**Exercise:** Reproduce every one of the lines below without changing anything, leaving the pictures out.

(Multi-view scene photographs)
|---|

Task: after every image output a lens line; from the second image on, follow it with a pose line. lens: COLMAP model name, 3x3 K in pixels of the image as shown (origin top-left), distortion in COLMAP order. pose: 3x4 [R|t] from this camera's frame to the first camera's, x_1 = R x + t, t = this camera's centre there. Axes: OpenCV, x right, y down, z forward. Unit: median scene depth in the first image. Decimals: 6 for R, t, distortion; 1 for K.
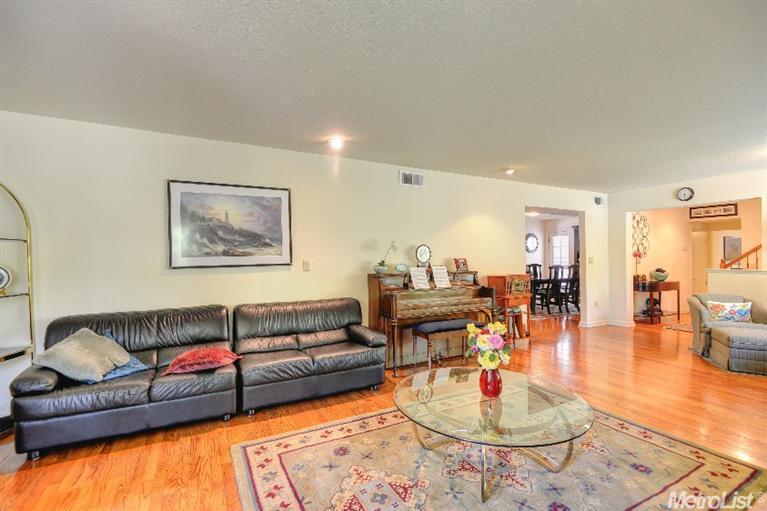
lens RADIAL K [[346.5, 0, 379.4], [0, 346.5, 257.6], [0, 0, 1]] dist [-0.004793, -0.000920]
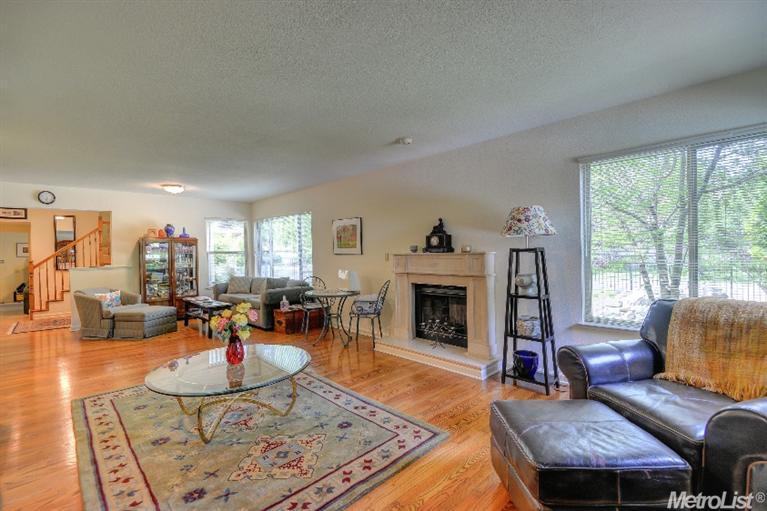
lens RADIAL K [[346.5, 0, 383.5], [0, 346.5, 253.5], [0, 0, 1]] dist [-0.004793, -0.000920]
pose [[-0.280824, 0.002847, 0.959755, -0.402283], [0.018223, 0.999831, 0.002366, 0.001371], [-0.959586, 0.018154, -0.280829, 0.317616]]
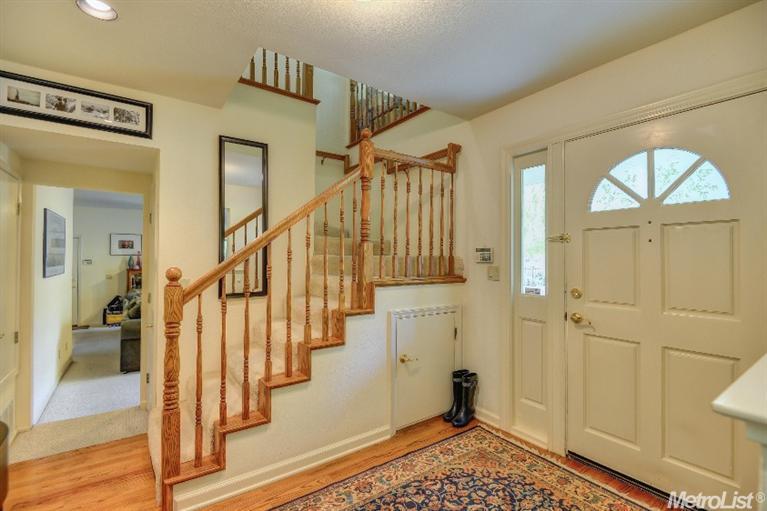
lens RADIAL K [[346.5, 0, 385.0], [0, 346.5, 254.1], [0, 0, 1]] dist [-0.004793, -0.000920]
pose [[-0.146842, 0.015077, 0.989045, 0.888180], [-0.004522, 0.999863, -0.015913, -0.004363], [-0.989150, -0.006809, -0.146754, 1.092532]]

|---|

**Solution to this task:**
Task: after every image output a lens line; from the second image on, follow it with a pose line. lens: COLMAP model name, 3x3 K in pixels of the image as shown (origin top-left), distortion in COLMAP order. pose: 3x4 [R|t] from this camera's frame to the first camera's, x_1 = R x + t, t = this camera's centre there. Axes: OpenCV, x right, y down, z forward. Unit: median scene depth in the first image. Decimals: 6 for R, t, distortion; 1 for K.
lens RADIAL K [[346.5, 0, 379.4], [0, 346.5, 257.6], [0, 0, 1]] dist [-0.004793, -0.000920]
lens RADIAL K [[346.5, 0, 383.5], [0, 346.5, 253.5], [0, 0, 1]] dist [-0.004793, -0.000920]
pose [[-0.280824, 0.002847, 0.959755, -0.402283], [0.018223, 0.999831, 0.002366, 0.001371], [-0.959586, 0.018154, -0.280829, 0.317616]]
lens RADIAL K [[346.5, 0, 385.0], [0, 346.5, 254.1], [0, 0, 1]] dist [-0.004793, -0.000920]
pose [[-0.146842, 0.015077, 0.989045, 0.888180], [-0.004522, 0.999863, -0.015913, -0.004363], [-0.989150, -0.006809, -0.146754, 1.092532]]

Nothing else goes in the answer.